As GLAAD told Variety, “Authentic media stories about LGBTQ lives have been cited as directly responsible for increasing public support for issues like marriage equality. But film and TV have also been filled with stereotypes and misinformation about us for decades, leading to real world harm, especially for trans people and LGBTQ people of colour. Ironically, the documentary ‘Disclosure’ on Netflix demonstrates this quite clearly.”
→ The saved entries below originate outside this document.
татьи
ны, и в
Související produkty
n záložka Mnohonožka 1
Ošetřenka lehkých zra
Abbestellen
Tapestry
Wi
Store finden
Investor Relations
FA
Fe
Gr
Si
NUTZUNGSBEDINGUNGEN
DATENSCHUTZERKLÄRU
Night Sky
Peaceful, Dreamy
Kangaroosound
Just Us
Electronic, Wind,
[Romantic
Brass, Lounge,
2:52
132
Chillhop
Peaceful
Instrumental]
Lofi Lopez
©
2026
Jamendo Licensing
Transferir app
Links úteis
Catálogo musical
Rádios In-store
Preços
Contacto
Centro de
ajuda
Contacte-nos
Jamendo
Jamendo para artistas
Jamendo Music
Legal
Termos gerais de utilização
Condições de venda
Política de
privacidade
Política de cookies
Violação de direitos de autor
“We’ve been around since there was footage, you just have to look for us.”@Disclosure_Doc — a new documentary from director Sam Feder and producer Laverne Cox about the history of trans representation on screen — is now on Netflix globally. pic.twitter.com/6WQ2TUlheQ
— Most (@Most) June 19, 2020
It’s baffling that Sarandos can continually defend Chappelle and his special, in the face of real trans people telling him what harm the comedian has caused to them and their community, when his platform has repeatedly proven that they do believe on screen content can “translate to real world harm.” If they didn’t believe harm could come from content, why would they have provided resources and public service announcements ahead of 13 Reasons Why, a show that was criticized for glamourising suicide? They issued warnings ahead of episodes and directed viewers to sites that provided support for the very subjects tackled in the show. But by Sarandos’s logic, none of that was necessary since “content on screen doesn’t directly translate to real-world harm,” right?
By supporting, promoting and enabling Chappelle’s strange vendetta against trans people, and anyone who dares criticise him for these horrible views, Netflix is telling us exactly where they stand. The clear hypocrisy in Sarandos’s statements aren’t just causing real-world harm to his employees, but also to the members of the LGBTQ+ communities Chappelle relentlessly ridiculed in his special. Sarandos doesn’t really care about them, or about protecting free-speech, or about the sanctity of the content on Netflix. He cares about money. And it would have been easier for him to just say that instead of pretending to care about trans lives.
R29Unbothered has reached out to Netflix for official comment.